## EXERCISE:
An exact copy of every entry is required, without the pictures.

DATA TO USE START

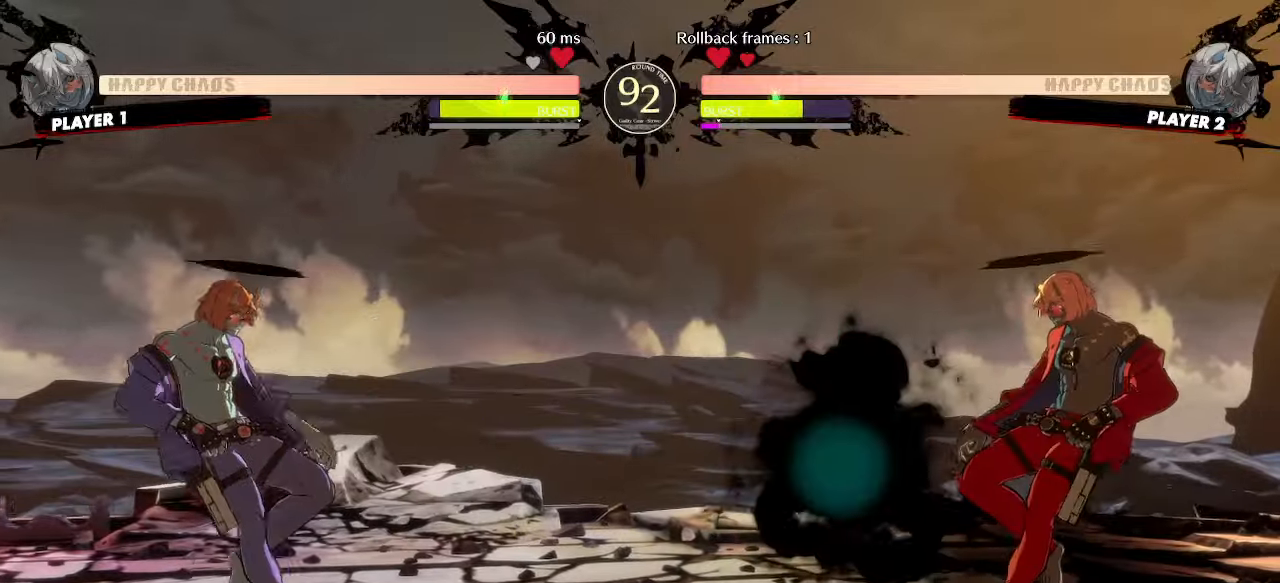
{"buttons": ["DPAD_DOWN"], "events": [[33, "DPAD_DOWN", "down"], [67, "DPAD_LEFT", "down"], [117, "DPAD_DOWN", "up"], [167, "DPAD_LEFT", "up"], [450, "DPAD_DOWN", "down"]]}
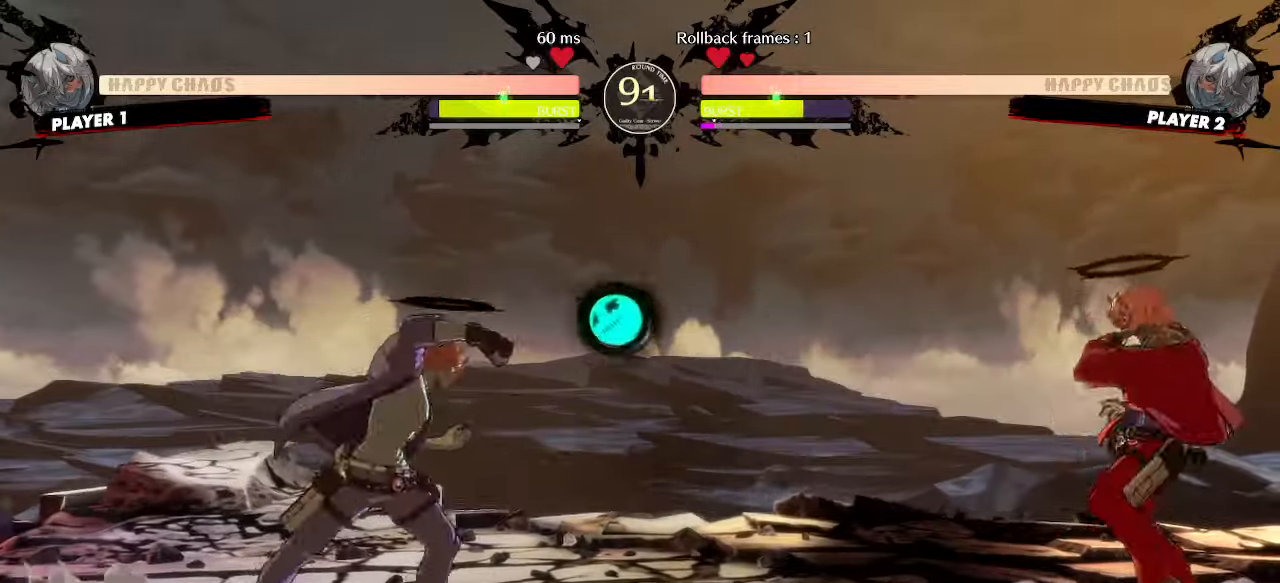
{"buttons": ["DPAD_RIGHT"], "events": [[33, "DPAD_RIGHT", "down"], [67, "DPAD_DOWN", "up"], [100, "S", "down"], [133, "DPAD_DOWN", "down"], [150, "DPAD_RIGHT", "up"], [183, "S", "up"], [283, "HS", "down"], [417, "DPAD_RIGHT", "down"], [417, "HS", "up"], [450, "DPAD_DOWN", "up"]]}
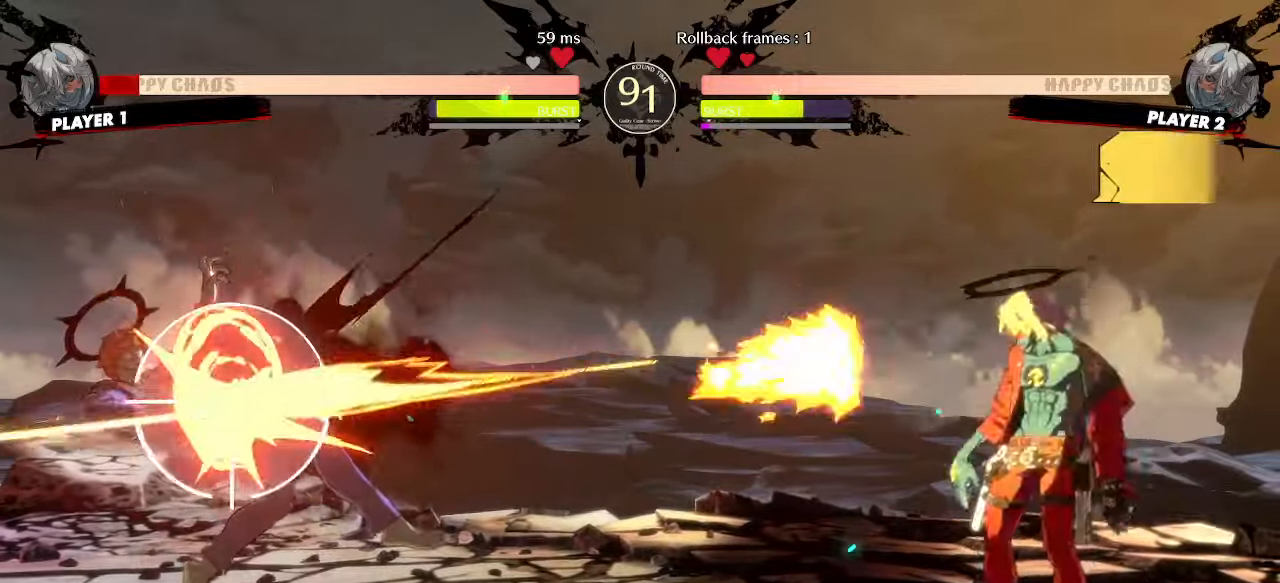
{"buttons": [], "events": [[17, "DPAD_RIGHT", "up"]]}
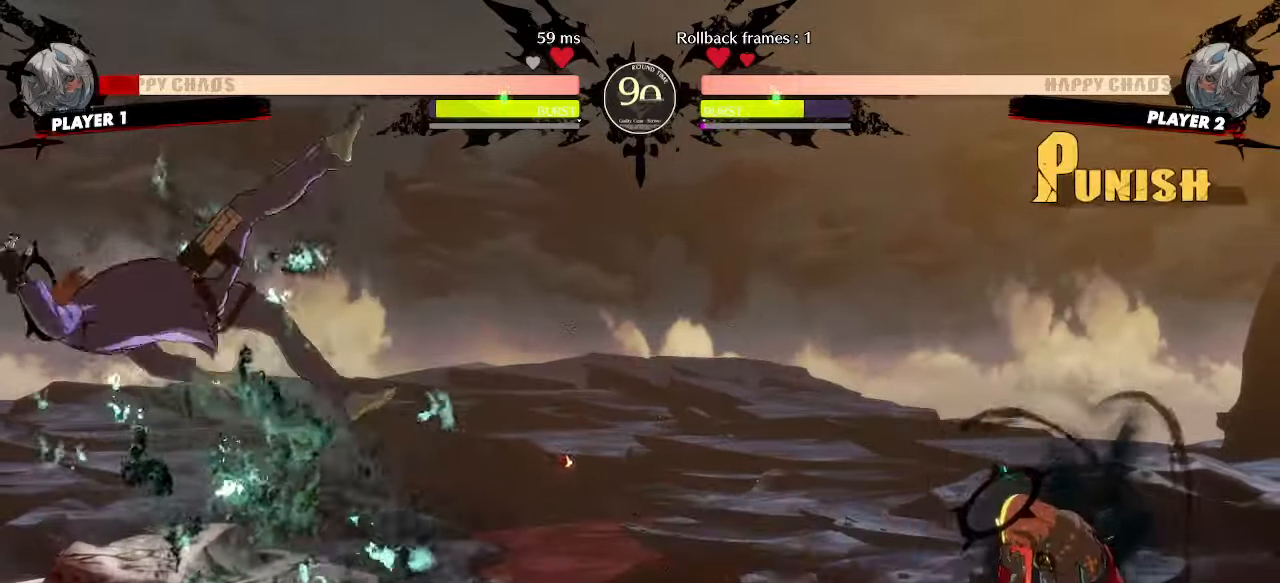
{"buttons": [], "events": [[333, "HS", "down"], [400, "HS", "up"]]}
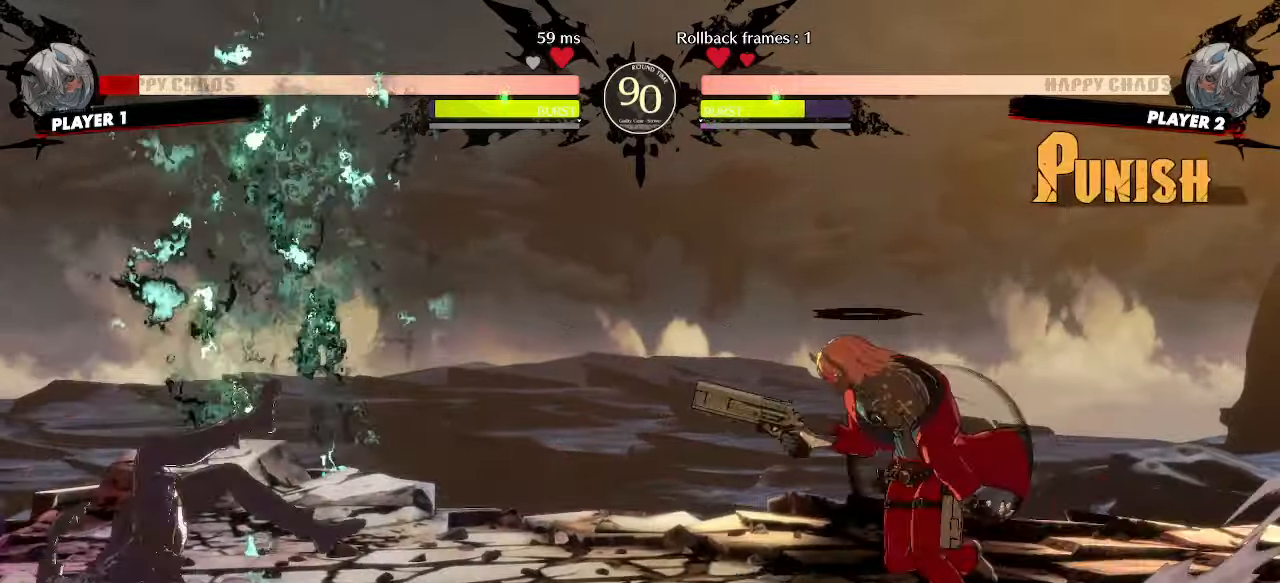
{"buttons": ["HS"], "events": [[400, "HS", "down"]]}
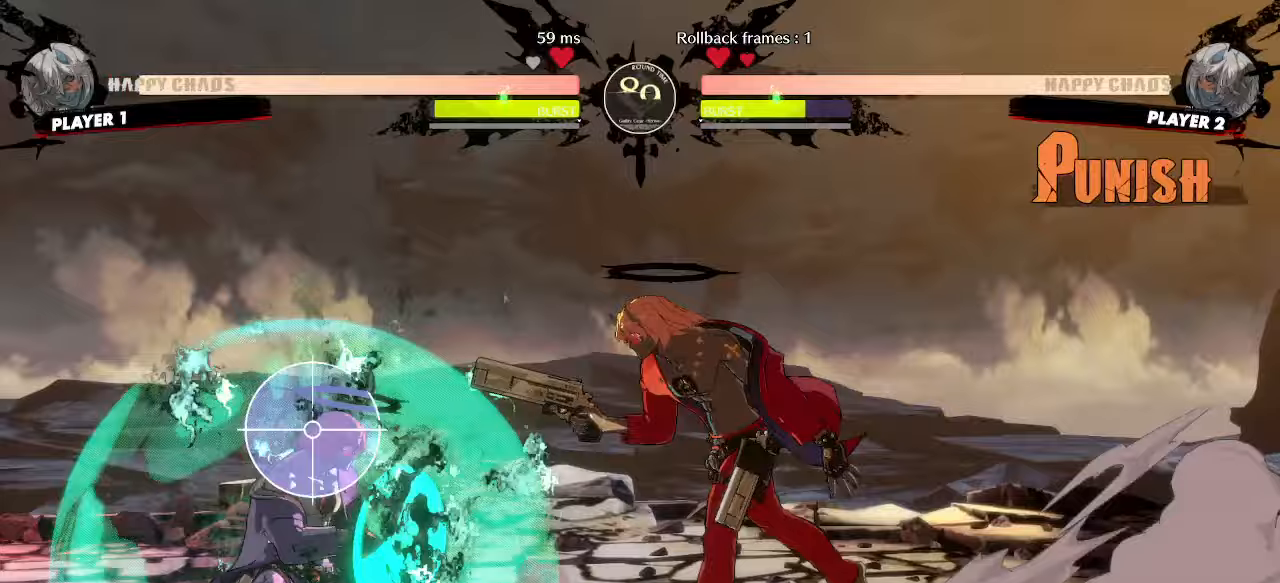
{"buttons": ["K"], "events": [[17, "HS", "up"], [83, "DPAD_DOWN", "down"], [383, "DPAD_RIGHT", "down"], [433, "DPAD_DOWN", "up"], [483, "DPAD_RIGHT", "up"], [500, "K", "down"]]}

DATA TO USE END

## TASK ANSWER:
{"buttons": ["DPAD_DOWN"], "events": [[33, "DPAD_DOWN", "down"], [67, "DPAD_LEFT", "down"], [117, "DPAD_DOWN", "up"], [167, "DPAD_LEFT", "up"], [450, "DPAD_DOWN", "down"]]}
{"buttons": ["DPAD_RIGHT"], "events": [[33, "DPAD_RIGHT", "down"], [67, "DPAD_DOWN", "up"], [100, "S", "down"], [133, "DPAD_DOWN", "down"], [150, "DPAD_RIGHT", "up"], [183, "S", "up"], [283, "HS", "down"], [417, "DPAD_RIGHT", "down"], [417, "HS", "up"], [450, "DPAD_DOWN", "up"]]}
{"buttons": [], "events": [[17, "DPAD_RIGHT", "up"]]}
{"buttons": [], "events": [[333, "HS", "down"], [400, "HS", "up"]]}
{"buttons": ["HS"], "events": [[400, "HS", "down"]]}
{"buttons": ["K"], "events": [[17, "HS", "up"], [83, "DPAD_DOWN", "down"], [383, "DPAD_RIGHT", "down"], [433, "DPAD_DOWN", "up"], [483, "DPAD_RIGHT", "up"], [500, "K", "down"]]}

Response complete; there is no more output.